Illinois is running out of things to cut.
The new governor has to face all of this as the new budget comes due during the worst economic climate in a lifetime. Next year's revenue is estimated to fall short by almost $1,000 for every resident of the state. That's way beyond fixing with the driving and cigarette tax hikes he also recommended. An income tax increase may be the only tool big enough.
And Quinn might be the perfect guy to wield it.
What he lacks in mandate, he makes up in the public's relief that Blagojevich is gone. Quinn was never by any stretch a Blagojevich ally. They had stopped speaking long ago.
Quinn has credibility in his long record as champion for populist causes and frugality. He was a key player in setting up the 1980 referendum that cut the size of the Illinois House by one-third, and to create the Consumer Utility Board as a foil to rate increases.
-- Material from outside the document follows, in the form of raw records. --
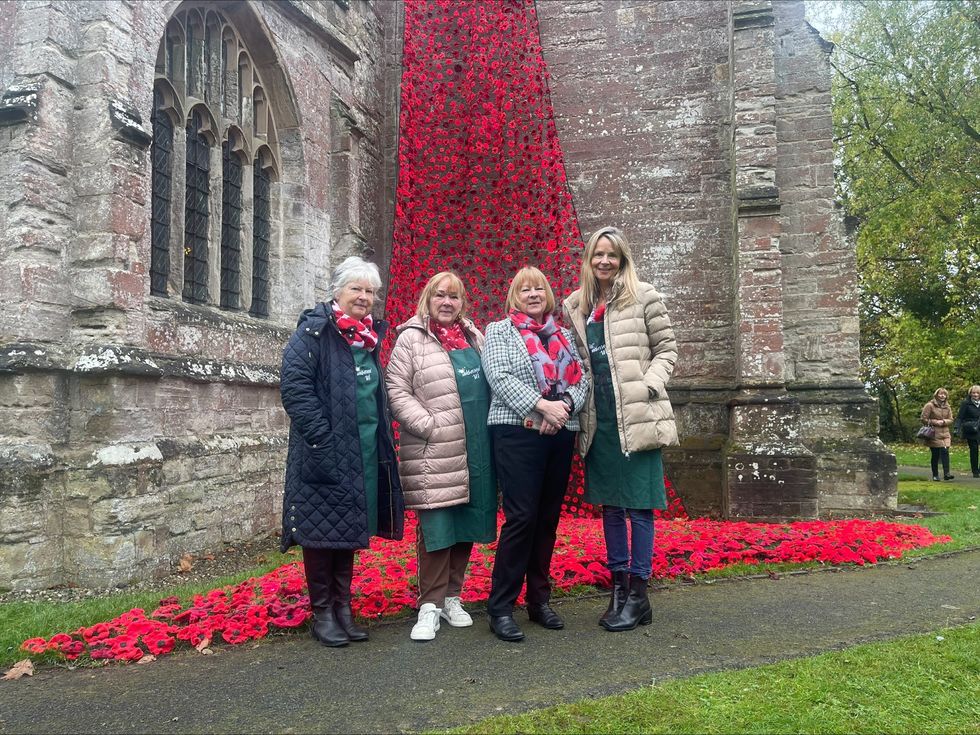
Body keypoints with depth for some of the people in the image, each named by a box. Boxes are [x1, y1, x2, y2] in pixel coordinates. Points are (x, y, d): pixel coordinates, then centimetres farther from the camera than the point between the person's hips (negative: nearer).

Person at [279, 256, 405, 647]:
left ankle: (343, 607, 24)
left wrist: (382, 441, 14)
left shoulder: (369, 336, 14)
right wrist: (322, 439, -21)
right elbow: (295, 387, -17)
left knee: (350, 529, 13)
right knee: (322, 529, 1)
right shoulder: (313, 332, -8)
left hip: (364, 453, 7)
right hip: (325, 453, -7)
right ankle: (322, 614, 14)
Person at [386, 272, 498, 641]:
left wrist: (491, 426, 10)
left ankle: (452, 597, 24)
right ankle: (430, 605, 9)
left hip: (476, 451, 5)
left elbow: (491, 384, 24)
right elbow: (397, 391, -6)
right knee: (436, 528, -3)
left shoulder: (474, 337, 16)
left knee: (467, 524, 10)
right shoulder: (411, 339, 0)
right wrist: (429, 426, -14)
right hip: (433, 454, -5)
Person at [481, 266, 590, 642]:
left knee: (548, 517, 9)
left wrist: (565, 405, -12)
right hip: (518, 433, -5)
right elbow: (499, 378, -9)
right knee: (521, 517, -10)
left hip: (561, 435, 5)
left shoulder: (562, 334, 18)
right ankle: (501, 607, -2)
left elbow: (581, 378, 9)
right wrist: (542, 405, -19)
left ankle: (539, 600, 20)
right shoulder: (499, 331, 5)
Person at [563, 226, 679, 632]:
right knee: (609, 505, 11)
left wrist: (648, 386, -13)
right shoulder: (575, 306, 12)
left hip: (636, 416, -4)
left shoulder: (643, 297, 0)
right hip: (598, 420, 5)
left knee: (638, 505, -1)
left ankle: (638, 594, 9)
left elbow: (666, 349, 1)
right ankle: (618, 587, 23)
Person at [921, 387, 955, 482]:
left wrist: (943, 421, -10)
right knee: (935, 455, -1)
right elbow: (924, 419, -6)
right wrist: (935, 422, -16)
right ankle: (935, 475, 10)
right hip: (934, 434, -4)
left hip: (945, 434, 4)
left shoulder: (947, 407, 12)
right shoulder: (930, 405, -5)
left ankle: (946, 473, -15)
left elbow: (951, 420, 10)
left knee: (945, 451, -12)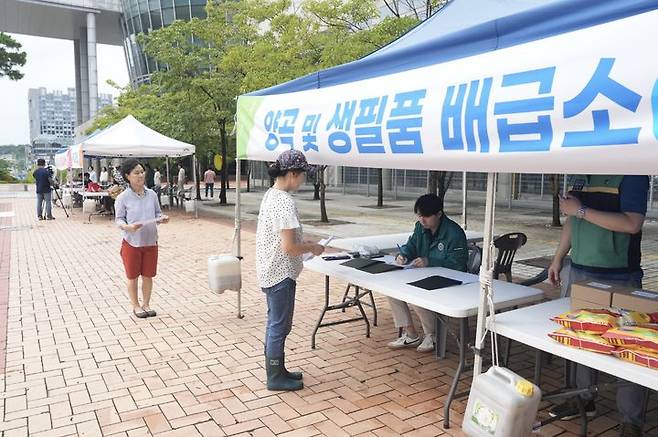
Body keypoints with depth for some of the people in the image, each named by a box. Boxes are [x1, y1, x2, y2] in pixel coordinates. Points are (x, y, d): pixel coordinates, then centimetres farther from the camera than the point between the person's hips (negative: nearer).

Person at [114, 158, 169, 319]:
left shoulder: (152, 194, 1)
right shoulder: (123, 198, -9)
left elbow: (157, 213, 10)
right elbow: (119, 219, -6)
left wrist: (162, 218, -12)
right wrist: (128, 227, -25)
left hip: (151, 242, 3)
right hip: (132, 243, -3)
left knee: (148, 276, 13)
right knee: (133, 277, 10)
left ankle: (146, 304, 30)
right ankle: (136, 306, 27)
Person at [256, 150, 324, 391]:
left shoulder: (270, 195, 7)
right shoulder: (285, 202, -23)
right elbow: (288, 247, -25)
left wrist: (304, 243, 14)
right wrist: (312, 248, -9)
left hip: (269, 271, 10)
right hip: (281, 273, -10)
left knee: (275, 323, 19)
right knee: (280, 326, 4)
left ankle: (277, 370, 32)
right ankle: (275, 378, 18)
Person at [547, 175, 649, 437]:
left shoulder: (631, 174, -10)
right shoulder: (581, 175, 12)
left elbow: (632, 224, -20)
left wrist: (581, 210, -18)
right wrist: (558, 258, 18)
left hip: (618, 280, -7)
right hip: (579, 273, 7)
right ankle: (583, 399, 31)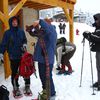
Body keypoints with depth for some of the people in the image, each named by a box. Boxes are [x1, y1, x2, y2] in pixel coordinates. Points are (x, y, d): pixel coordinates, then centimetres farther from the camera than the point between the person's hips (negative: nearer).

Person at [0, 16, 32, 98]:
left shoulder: (21, 31, 3)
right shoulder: (7, 33, -4)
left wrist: (24, 44, -6)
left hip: (23, 55, 2)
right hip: (13, 56, -2)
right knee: (14, 73, 7)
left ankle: (27, 87, 27)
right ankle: (16, 89, 23)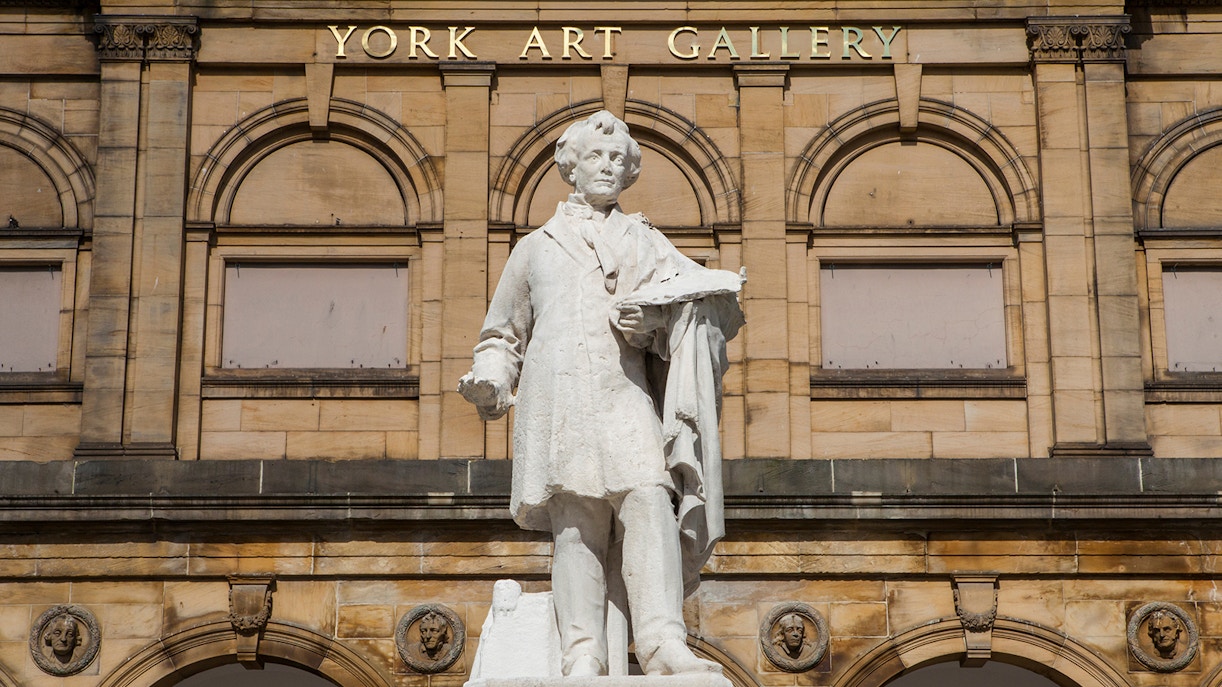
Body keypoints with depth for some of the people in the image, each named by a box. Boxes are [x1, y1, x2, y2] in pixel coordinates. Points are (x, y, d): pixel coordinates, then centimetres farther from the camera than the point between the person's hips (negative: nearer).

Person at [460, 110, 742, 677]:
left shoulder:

He is known to stay at the Super 8. Coming from this guy, a tax increase has to be a last resort.
He has the benefit of Democratic majorities in the House and Senate, which after years of Blagojevich's all-about-me antics are hungry for a governor willing to collaborate.
Of course, I do not want to pay higher taxes any more than you do. The proposal needs to be subjected to vigorous debate before we know if it's the right thing.
I do know that even under Quinn's plan, my state income tax would be less than if I lived in Missouri.
I also know that I want good services delivered without the smoke, mirrors and accounting tricks that keep pushing the bill into our children's future.
And I want those children to see that there are elected officials brave enough to take on the third rail.